Outro estudo significativo sobre o livro é “Morfologia de Macunaíma, de Haroldo de Campos, apresentado inicialmente na USP, em 1972, como tese de doutoramento, e publicado posteriormente em livro. No estudo, o concretista propõe uma análise estrutural do livro – estávamos no auge do estruturalismo no Brasil – com base nas funções desenvolvidas por Vladimir Propp, no livro “Morfologia do Conto Fantástico”, lançado, curiosamente, no mesmo ano em que Mário publicou Macunaíma, 1928. Haroldo quis mostrar que o livro, longe de ser uma obra caótica e malograda, como sugeriu Wilson Marins, em seu estudo sobre o Modernismo, é uma obra meticulosamente estruturada de acordo com princípios abstraídos da lógica fabular, explicáveis à luz da tipologia funcional proppiana. Pode-se encontrar no livro as funções narrativas que são recorrentes no universo fabular.
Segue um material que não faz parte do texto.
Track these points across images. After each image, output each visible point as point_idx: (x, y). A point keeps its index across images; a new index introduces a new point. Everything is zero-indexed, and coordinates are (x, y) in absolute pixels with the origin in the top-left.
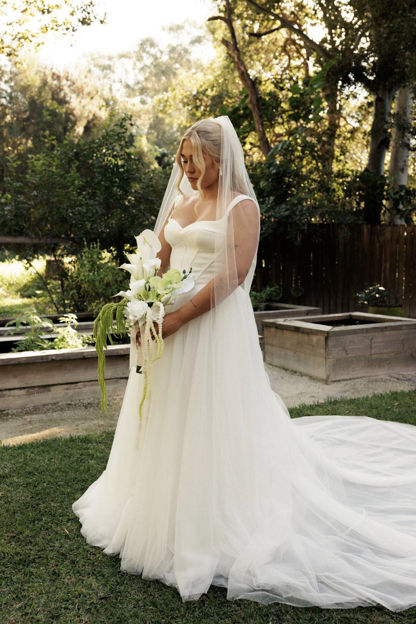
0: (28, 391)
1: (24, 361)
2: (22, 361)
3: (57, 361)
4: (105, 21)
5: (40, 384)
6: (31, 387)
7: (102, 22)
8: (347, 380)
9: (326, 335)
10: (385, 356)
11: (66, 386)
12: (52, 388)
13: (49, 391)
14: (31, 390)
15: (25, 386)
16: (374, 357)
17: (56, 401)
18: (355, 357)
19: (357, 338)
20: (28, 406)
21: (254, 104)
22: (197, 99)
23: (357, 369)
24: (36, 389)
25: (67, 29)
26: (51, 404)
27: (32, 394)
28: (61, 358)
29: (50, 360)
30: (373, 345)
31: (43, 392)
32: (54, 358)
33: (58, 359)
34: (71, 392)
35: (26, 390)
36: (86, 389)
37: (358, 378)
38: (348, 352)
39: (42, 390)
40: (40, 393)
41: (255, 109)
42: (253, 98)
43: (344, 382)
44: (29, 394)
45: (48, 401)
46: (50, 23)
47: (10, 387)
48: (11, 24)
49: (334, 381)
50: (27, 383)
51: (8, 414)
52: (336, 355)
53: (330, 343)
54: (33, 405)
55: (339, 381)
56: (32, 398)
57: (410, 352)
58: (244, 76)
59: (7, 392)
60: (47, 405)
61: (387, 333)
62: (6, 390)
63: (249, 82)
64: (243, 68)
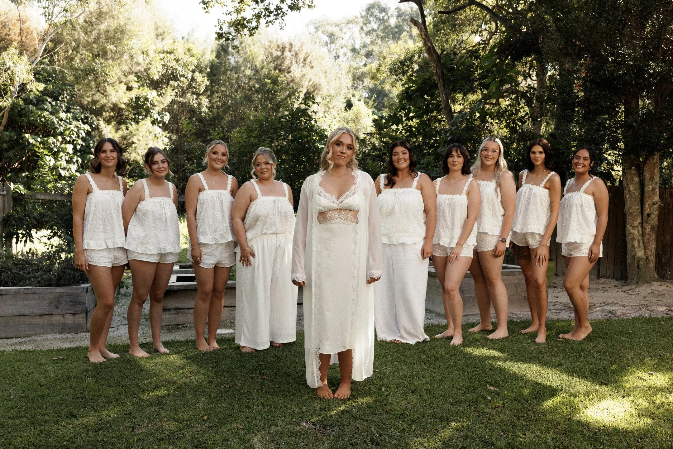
4: (312, 5)
7: (309, 6)
11: (230, 309)
18: (470, 297)
21: (439, 77)
22: (404, 65)
25: (278, 14)
38: (464, 292)
41: (439, 80)
42: (438, 71)
46: (263, 11)
47: (190, 307)
51: (187, 327)
58: (430, 51)
59: (187, 310)
62: (186, 309)
63: (435, 56)
64: (429, 44)
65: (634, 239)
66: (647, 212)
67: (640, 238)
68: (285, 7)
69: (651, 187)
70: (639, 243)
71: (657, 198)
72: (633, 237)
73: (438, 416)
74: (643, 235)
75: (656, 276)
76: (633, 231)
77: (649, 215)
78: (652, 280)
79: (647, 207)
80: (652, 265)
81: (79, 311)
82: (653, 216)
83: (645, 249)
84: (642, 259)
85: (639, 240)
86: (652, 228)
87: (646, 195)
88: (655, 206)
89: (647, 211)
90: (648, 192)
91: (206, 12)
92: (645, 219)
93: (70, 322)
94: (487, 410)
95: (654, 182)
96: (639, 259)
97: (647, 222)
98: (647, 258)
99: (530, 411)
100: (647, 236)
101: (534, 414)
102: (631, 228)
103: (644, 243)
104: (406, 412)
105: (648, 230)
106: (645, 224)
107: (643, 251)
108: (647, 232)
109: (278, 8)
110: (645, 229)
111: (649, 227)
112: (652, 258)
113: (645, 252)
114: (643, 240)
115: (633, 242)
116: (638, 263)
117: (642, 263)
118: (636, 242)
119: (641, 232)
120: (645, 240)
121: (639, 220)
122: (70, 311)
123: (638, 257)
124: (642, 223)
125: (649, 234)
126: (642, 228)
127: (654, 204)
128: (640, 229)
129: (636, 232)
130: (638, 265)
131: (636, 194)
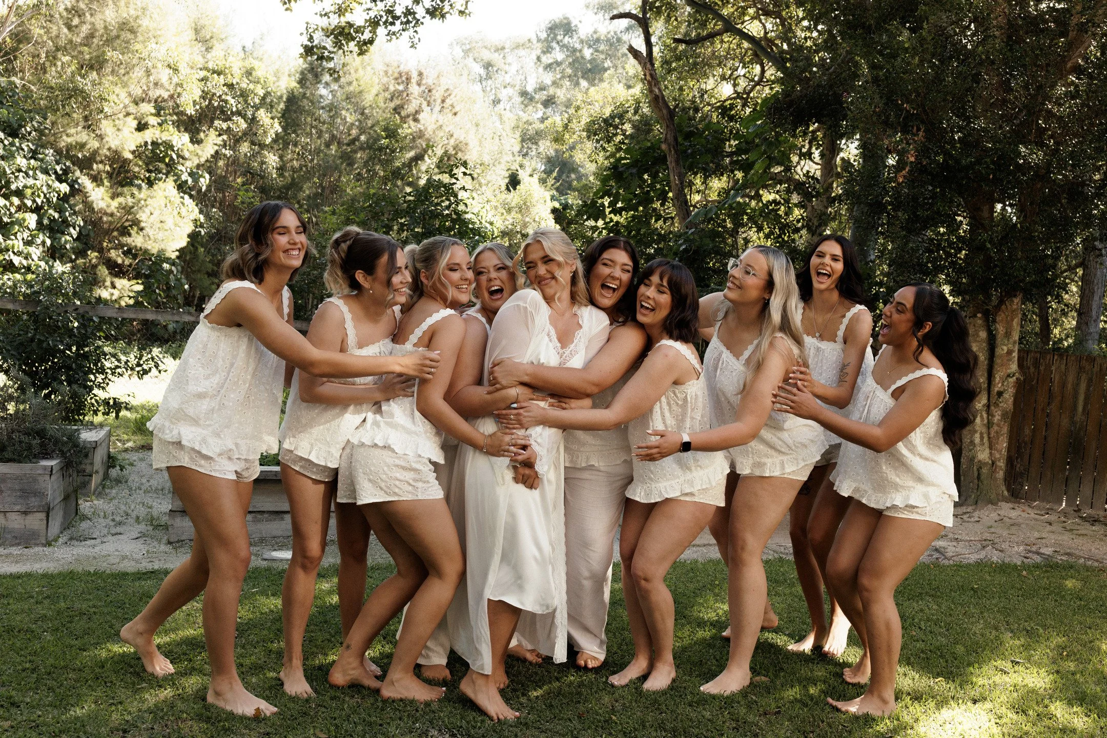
5: (271, 509)
6: (259, 512)
7: (461, 13)
13: (282, 519)
14: (259, 516)
21: (669, 145)
24: (266, 515)
25: (408, 22)
27: (259, 521)
31: (275, 520)
39: (273, 517)
41: (671, 151)
42: (668, 136)
44: (255, 521)
45: (279, 533)
46: (384, 14)
48: (325, 15)
54: (259, 535)
58: (658, 102)
60: (279, 537)
63: (665, 111)
64: (657, 91)
65: (974, 431)
66: (996, 389)
67: (984, 430)
68: (420, 11)
69: (1005, 348)
70: (982, 438)
71: (1014, 367)
73: (669, 726)
74: (989, 425)
75: (1006, 493)
77: (1000, 394)
78: (999, 500)
79: (997, 379)
80: (1000, 474)
81: (34, 507)
82: (1006, 396)
83: (991, 448)
84: (986, 464)
85: (981, 434)
86: (1004, 415)
87: (998, 361)
88: (1011, 380)
89: (998, 387)
90: (1001, 356)
91: (287, 9)
92: (993, 400)
93: (17, 526)
94: (751, 718)
95: (1011, 340)
96: (981, 465)
97: (996, 405)
98: (993, 463)
99: (823, 722)
100: (996, 428)
101: (831, 727)
103: (989, 438)
104: (614, 718)
105: (997, 418)
106: (992, 408)
107: (987, 451)
108: (995, 421)
109: (409, 12)
110: (993, 416)
111: (999, 413)
112: (1001, 464)
113: (991, 453)
114: (989, 434)
115: (972, 437)
116: (978, 470)
117: (985, 471)
118: (977, 435)
119: (986, 421)
120: (992, 434)
121: (984, 401)
122: (17, 508)
123: (980, 461)
124: (988, 406)
125: (998, 425)
126: (988, 414)
127: (1009, 376)
128: (985, 416)
130: (979, 474)
131: (983, 357)
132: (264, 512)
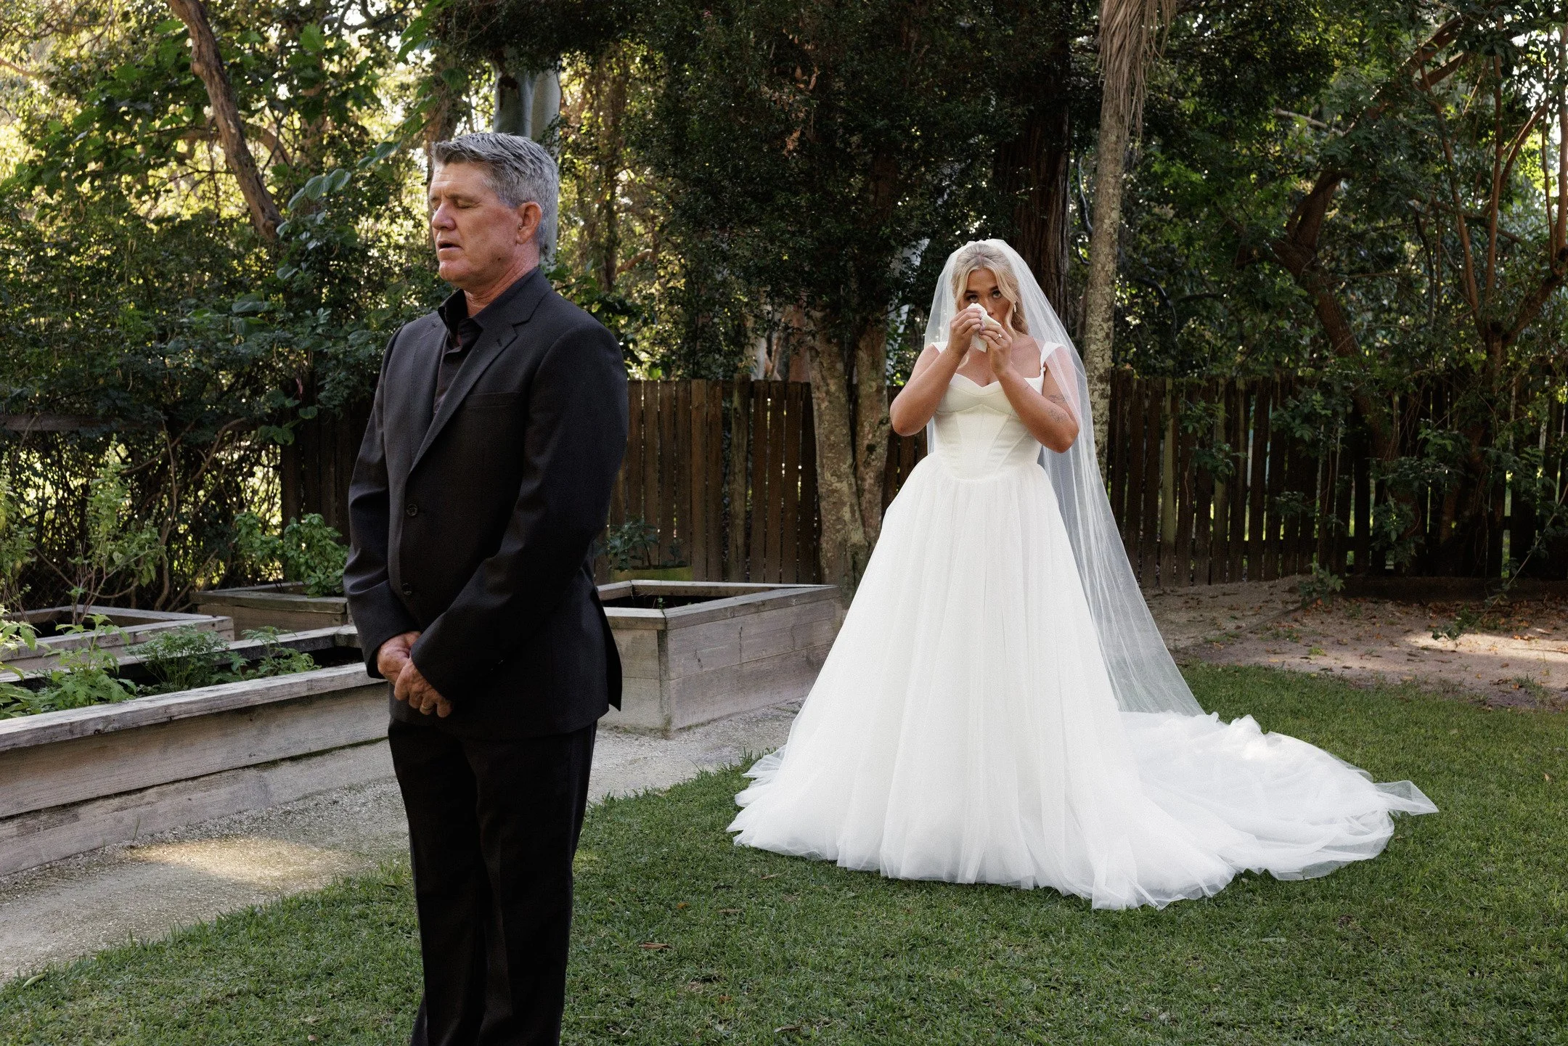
0: (24, 825)
1: (28, 741)
2: (22, 742)
3: (108, 734)
5: (53, 804)
6: (29, 813)
8: (702, 724)
9: (660, 627)
10: (765, 666)
12: (82, 810)
13: (76, 817)
14: (30, 822)
15: (14, 812)
16: (747, 669)
17: (95, 844)
18: (715, 671)
19: (715, 628)
20: (25, 865)
21: (208, 65)
23: (719, 698)
24: (44, 817)
26: (84, 853)
27: (33, 831)
28: (116, 725)
29: (90, 732)
30: (744, 643)
31: (60, 823)
32: (100, 727)
33: (110, 728)
34: (128, 816)
35: (16, 821)
36: (164, 806)
37: (721, 718)
38: (703, 661)
39: (57, 817)
40: (54, 825)
41: (212, 76)
42: (204, 49)
43: (701, 730)
44: (25, 833)
45: (75, 846)
49: (682, 730)
50: (19, 804)
52: (681, 670)
53: (672, 645)
54: (34, 861)
55: (690, 728)
56: (34, 841)
57: (805, 652)
61: (766, 615)
65: (839, 504)
66: (866, 442)
67: (855, 501)
69: (874, 384)
70: (853, 512)
72: (840, 499)
74: (859, 493)
76: (837, 485)
77: (871, 448)
79: (867, 429)
82: (880, 450)
83: (864, 526)
84: (861, 548)
85: (852, 506)
86: (878, 478)
87: (864, 402)
88: (885, 428)
89: (867, 438)
90: (869, 396)
92: (862, 456)
95: (882, 373)
96: (855, 549)
97: (867, 464)
100: (867, 496)
102: (834, 479)
103: (860, 511)
105: (869, 482)
106: (861, 469)
107: (861, 530)
108: (867, 487)
110: (863, 480)
111: (872, 475)
113: (865, 532)
114: (860, 505)
115: (837, 512)
116: (853, 557)
117: (861, 557)
118: (846, 509)
119: (854, 488)
120: (864, 505)
121: (849, 461)
123: (854, 545)
124: (855, 468)
125: (870, 492)
126: (855, 477)
128: (853, 481)
129: (844, 487)
130: (855, 563)
131: (843, 400)
132: (38, 811)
Por exemplo: O herói nasce, perde um objeto de valor simbólico, parte para recuperar o objeto perdido, encontra um antagonista portador do objeto, vence-o, recupera a peça e volta para sua querência.


Para finalizar caberia observar que Mário era um apaixonado pelo Brasil, ou melhor, pelo povo e pela cultura brasileira. Nunca saiu do Brasil (a não ser em pequenas incursões nos limites do Peru e da Bolívia), receoso de perder nos contatos com a Europa ou a América, algo de sua personalidade tão característica. Mário versava com eficiência a música, o folclore, a poesia, e prosa entre outras coisas mais. No fundo, era ufanista se seu modo, um ufanista desiludido, que chegou a confessar em carta dirigida a Álvaro Lins que sentia tristeza ao reler Macunaíma. Na obra, coexistem ou alternam-se, o otimismo e o pessimismo. Para Macunaíma, nem a cidade representa uma saída para a selva, nem a selva para a cidade. A personagem volta civilizada, mas triste. Vítima de uma atopia fundante, sem lugar próprio, nem na metrópole, nem no Uraricoera, o herói padece de ambos e vai para o céu, como se concordasse com uma das frases mais emblemáticas de Raízes do Brasil, de Sério Buarque de Holanda: “Somos ainda hoje uns desterrados em nossa terra”.